Just when you think Bandon Dunes has run out of golfable land and great ideas, along comes a new layout that will not only give longtime visitors a fresh option for sublime play, but deepen the resort’s relationship to the environment.
Now under construction just south of Bandon Dunes on what General Manager Hank Hickox calls “probably the best site we’ve got,” a collection of 13 3-pars ranging from 50 to 220 yards currently known as The Preserve is shaping up as yet another shining moment for Bandon Trails designers Ben Crenshaw and Bill Coore.
“It hangs out on the dunes with great views of the ocean from every hole, and looks back on the other golf courses,” Hickox says. “It’s completely an environmental project in the sense that it winds through some rare plant life, the most notable being the silvery phacelia, which we’re going to restore.”

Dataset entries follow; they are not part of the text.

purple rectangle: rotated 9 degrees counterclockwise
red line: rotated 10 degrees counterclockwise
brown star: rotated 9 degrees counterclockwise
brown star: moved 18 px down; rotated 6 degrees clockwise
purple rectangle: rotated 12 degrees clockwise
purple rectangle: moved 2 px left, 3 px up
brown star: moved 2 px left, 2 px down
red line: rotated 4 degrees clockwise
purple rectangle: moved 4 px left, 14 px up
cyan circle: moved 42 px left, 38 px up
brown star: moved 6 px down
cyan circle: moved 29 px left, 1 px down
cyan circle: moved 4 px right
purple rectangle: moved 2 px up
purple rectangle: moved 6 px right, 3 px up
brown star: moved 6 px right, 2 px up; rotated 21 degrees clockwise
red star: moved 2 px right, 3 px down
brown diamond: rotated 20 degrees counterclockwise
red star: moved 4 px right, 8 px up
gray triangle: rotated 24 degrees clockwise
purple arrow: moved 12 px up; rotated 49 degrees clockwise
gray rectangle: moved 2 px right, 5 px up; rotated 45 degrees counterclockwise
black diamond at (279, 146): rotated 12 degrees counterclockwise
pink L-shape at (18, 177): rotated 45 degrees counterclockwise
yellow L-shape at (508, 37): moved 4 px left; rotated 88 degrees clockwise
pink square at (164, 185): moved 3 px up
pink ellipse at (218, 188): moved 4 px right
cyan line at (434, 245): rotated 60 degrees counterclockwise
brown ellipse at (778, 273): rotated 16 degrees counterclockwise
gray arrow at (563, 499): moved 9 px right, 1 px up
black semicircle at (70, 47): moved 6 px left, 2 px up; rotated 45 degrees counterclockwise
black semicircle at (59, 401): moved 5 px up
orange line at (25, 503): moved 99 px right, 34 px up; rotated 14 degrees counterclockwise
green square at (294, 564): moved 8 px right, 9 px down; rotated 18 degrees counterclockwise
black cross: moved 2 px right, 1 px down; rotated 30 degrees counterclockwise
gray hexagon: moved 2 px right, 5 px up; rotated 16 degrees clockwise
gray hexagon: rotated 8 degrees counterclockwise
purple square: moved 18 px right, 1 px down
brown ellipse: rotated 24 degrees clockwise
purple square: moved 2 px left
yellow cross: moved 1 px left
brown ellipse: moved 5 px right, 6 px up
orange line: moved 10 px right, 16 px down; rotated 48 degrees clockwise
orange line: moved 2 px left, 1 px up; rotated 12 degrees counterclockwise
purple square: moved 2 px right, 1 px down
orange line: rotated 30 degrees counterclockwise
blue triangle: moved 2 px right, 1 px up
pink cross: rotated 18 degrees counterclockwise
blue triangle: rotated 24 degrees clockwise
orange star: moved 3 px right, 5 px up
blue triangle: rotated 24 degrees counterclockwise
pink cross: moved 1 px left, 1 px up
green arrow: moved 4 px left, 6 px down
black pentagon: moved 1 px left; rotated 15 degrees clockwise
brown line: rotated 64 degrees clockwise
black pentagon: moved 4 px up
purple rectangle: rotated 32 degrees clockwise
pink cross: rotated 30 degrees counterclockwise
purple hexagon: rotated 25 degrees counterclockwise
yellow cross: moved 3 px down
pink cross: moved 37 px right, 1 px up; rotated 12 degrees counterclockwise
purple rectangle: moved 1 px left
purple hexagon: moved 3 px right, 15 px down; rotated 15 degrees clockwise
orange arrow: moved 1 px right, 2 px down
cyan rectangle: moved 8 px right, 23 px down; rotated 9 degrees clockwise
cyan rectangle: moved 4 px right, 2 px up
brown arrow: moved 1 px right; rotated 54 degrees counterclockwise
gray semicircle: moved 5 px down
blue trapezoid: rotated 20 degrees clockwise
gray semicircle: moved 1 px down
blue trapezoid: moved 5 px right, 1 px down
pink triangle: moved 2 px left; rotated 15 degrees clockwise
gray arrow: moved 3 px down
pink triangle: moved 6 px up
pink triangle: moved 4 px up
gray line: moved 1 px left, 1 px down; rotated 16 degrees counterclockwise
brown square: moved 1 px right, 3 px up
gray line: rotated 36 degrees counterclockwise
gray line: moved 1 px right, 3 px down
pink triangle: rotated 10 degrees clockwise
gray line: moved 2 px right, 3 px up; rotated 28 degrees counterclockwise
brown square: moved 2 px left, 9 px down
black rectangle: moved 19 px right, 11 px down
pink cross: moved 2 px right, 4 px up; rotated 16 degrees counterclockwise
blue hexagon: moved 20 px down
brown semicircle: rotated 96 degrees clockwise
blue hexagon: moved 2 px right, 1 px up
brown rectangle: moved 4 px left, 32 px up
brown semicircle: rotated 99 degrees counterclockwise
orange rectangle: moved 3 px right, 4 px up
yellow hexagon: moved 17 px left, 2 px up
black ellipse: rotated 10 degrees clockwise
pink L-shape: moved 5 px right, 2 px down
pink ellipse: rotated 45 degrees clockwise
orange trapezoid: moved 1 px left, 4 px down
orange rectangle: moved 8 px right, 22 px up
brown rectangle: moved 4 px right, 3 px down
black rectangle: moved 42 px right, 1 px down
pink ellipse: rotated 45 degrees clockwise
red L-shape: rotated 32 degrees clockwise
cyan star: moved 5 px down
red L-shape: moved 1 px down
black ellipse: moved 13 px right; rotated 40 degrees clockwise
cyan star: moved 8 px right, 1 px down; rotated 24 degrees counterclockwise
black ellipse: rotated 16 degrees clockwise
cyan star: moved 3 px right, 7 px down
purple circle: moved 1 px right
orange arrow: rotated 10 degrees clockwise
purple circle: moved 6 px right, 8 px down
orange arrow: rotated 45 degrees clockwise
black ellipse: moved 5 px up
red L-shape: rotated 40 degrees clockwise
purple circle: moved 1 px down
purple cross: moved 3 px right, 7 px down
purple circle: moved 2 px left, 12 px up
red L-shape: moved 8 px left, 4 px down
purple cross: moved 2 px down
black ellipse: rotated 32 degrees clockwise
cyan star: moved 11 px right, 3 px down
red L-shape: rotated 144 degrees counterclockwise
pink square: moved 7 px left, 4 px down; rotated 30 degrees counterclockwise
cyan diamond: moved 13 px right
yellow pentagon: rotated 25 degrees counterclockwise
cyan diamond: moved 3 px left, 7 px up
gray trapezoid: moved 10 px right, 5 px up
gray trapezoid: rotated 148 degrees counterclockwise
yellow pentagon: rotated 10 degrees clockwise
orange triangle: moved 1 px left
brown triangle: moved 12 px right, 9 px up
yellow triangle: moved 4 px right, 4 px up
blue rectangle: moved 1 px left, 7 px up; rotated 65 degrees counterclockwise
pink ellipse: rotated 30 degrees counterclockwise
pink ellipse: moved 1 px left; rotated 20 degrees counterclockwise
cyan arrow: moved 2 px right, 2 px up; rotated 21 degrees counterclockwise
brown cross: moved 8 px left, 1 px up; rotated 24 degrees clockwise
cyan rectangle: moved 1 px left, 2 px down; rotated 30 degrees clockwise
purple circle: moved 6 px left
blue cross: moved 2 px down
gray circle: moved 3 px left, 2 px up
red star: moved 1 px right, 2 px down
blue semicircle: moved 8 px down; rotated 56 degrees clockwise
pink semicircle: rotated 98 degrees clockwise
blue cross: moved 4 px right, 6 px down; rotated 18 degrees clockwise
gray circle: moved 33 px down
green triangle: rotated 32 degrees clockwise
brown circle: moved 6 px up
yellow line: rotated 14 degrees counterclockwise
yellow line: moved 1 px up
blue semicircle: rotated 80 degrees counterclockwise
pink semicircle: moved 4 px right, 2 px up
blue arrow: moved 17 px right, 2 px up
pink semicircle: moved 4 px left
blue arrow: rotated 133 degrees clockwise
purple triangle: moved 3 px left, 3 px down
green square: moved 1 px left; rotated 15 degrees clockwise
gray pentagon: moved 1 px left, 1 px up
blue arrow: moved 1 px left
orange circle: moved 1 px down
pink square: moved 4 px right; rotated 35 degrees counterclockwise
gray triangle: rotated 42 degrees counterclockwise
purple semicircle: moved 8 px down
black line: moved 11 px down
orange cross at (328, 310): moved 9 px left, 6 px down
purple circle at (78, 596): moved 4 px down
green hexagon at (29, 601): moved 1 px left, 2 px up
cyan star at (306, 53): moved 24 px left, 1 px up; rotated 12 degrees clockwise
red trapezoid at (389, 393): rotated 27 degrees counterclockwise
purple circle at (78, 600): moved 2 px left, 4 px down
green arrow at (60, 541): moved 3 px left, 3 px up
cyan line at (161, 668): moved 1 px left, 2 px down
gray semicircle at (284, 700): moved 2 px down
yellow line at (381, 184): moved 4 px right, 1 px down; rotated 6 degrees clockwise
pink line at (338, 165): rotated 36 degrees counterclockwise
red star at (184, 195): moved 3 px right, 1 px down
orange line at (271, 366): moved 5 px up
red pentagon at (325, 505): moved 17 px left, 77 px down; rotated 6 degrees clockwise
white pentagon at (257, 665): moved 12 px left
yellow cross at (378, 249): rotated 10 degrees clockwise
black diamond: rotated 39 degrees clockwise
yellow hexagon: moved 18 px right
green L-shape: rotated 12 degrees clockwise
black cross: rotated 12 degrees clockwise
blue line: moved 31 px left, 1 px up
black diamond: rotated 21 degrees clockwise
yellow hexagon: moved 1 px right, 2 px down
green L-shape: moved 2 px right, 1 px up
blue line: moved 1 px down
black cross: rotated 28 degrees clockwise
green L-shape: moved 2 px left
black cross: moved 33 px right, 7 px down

With Crenshaw and Coore leaving its towering dunespace as untouched as possible — we’re talking tees and green complexes and very little turf in between — the Preserve will deal another blow to the erroneous conceit that modern golf courses do more harm than good to their natural settings. Even its business model is geared toward the “other” kind of green, though its development isn’t completely without profit motive.
“The profits from the operation of the Preserve will help restore that plant and other environmental causes,” Hickox says. “There will be nature corridors for the public. It’s another commitment by Mr. Keiser to the environment.
“And from a marketing standpoint, it’ll be, ‘Gee, I’ve played 18 and don’t think I can play another 18. OK, let’s go play the Preserve.’ We don’t see it displacing anything, it’s more an alternative second round. Or maybe it will be the first course they play. We’ll take it either way.”
As if we needed another reason to get on back to our favorite stretch of Pacific cliffs.